◆ Rows
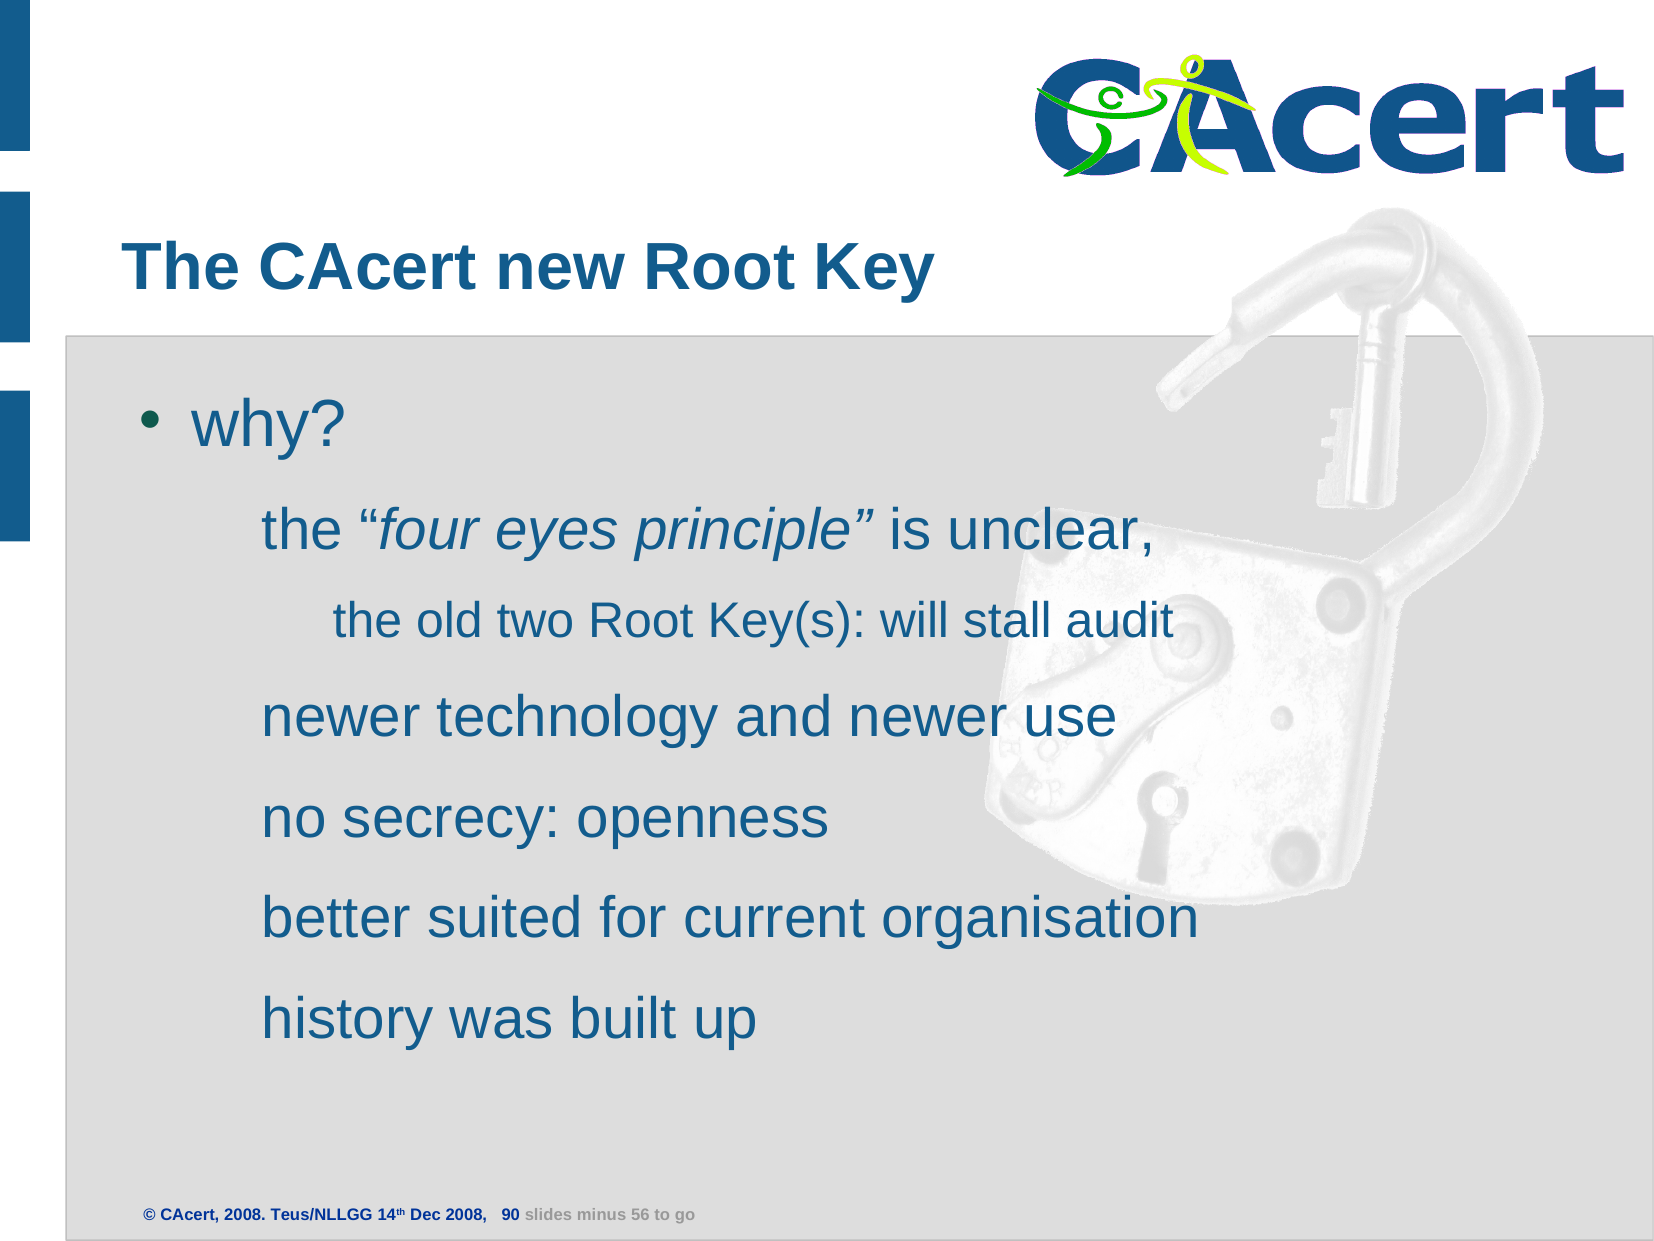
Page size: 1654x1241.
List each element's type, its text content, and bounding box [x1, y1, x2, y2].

title The CAcert new Root Key [121, 177, 1533, 315]
picture [974, 53, 1625, 344]
list why? the “four eyes principle” is unclear, the old two Root Key(s): will stall audit newer technology and newer use no secrecy: openness better suited for current organisation history was built up [121, 344, 1594, 1238]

◆ What to do
Copy every line of text in the items above verbatim, omitting the pictures from your answer.

◆ Full output
Page size: 1654x1241.
List each element's type, its text content, and bounding box [x1, y1, x2, y2].

title The CAcert new Root Key [121, 177, 1533, 315]
picture [974, 53, 1625, 344]
list why? the “four eyes principle” is unclear, the old two Root Key(s): will stall audit newer technology and newer use no secrecy: openness better suited for current organisation history was built up [121, 344, 1594, 1238]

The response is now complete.